How Many Rounds Are Enough
Choosing 3 rounds was an empirical decision backed by measurements using hash-prospector, a tool designed to evaluate the statistical quality of integer hash functions via the Strict Avalanche Criterion (SAC). SAC measures the degree to which each input bit flip causes each output bit to flip with probability close to 0.5. A score of 0 represents perfect diffusion; a score of 1000 represents no diffusion at all.

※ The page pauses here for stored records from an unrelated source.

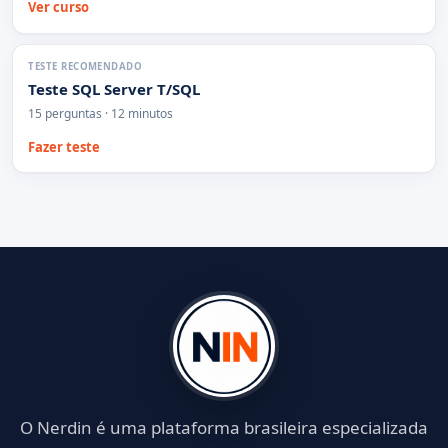
Ver curso
TESTE RECOMENDADO
Teste SQL Server T/SQL
15 perguntas · 12 minutos
Fazer teste
O Nerdin é uma plataforma brasileira especializada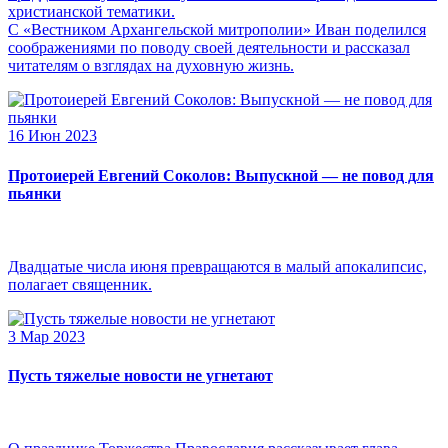
христианской тематики.
С «Вестником Архангельской митрополии» Иван поделился
соображениями по поводу своей деятельности и рассказал
читателям о взглядах на духовную жизнь.
16 Июн 2023
Протоиерей Евгений Соколов: Выпускной — не повод для
пьянки
Двадцатые числа июня превращаются в малый апокалипсис,
полагает священник.
3 Мар 2023
Пусть тяжелые новости не угнетают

| Construction | SAC Bias |
|---|---|
| Identity (original encoding) | 1000.000 |
| 1-round xorshift-multiply | 446.852 |
| 2-round xorshift-multiply | 3.447 |
| 3-round xorshift-multiply | 0.50 mean (std 0.20) |
Two rounds come close to perfect diffusion on average, but the distribution over random seed choices has outliers: some seeds produce notably weak permutations with 2 rounds. Three rounds collapse the variance, producing consistently near-ideal diffusion across the full space of possible process secrets. The advisory reports a 3-round minimum bias of 0.37 and a maximum of 1.68, well within acceptable range for this use case.
The total cost of the inverse operation on the hot path is four XORs, four shifts, three multiplications, and three masks, all on 32-bit values. This is faster than a cache-miss memory access to the string’s character data, which is what the fallback would require. The benchmark impact is effectively zero: JetStream 3 shows a 0.15% delta, within measurement noise.
A Pattern Worth Tracking
The 2026 V8 fix closes a specific hole, but the structure of the problem is worth internalizing. Security controls applied to a general case frequently leave specialized fast paths untreated, because the performance justification for the fast path also justifies deferring the security work. Over time, the rest of the system gets patched incrementally until the fast path becomes an island of old behavior surrounded by protected code. This is precisely what happened here: V8 seeded general string hashing years before this vulnerability was found, and the array index encoding survived because it was both obscure in purpose and load-bearing in performance.
For Node.js developers, the practical advice is straightforward: update to the March 2026 security releases (v20.x, v22.x, v24.x, v25.x). Servers that parse user-controlled JSON with integer keys, process query parameters, or handle URL segments containing numeric strings are the most directly exposed. Production mitigations like request body size limits and rate limiting reduce the attack surface but do not eliminate it, since the advisory’s proof-of-concept fits within 2 MB and would succeed in a single request against an unpatched server.
The broader point is that HashDoS is not a solved problem as soon as you add a seed to your hash function. It is solved when every code path that builds a hash table uses that seed. Finding the exceptions is the harder part, and they tend to hide in exactly the places where someone made a reasonable performance trade-off.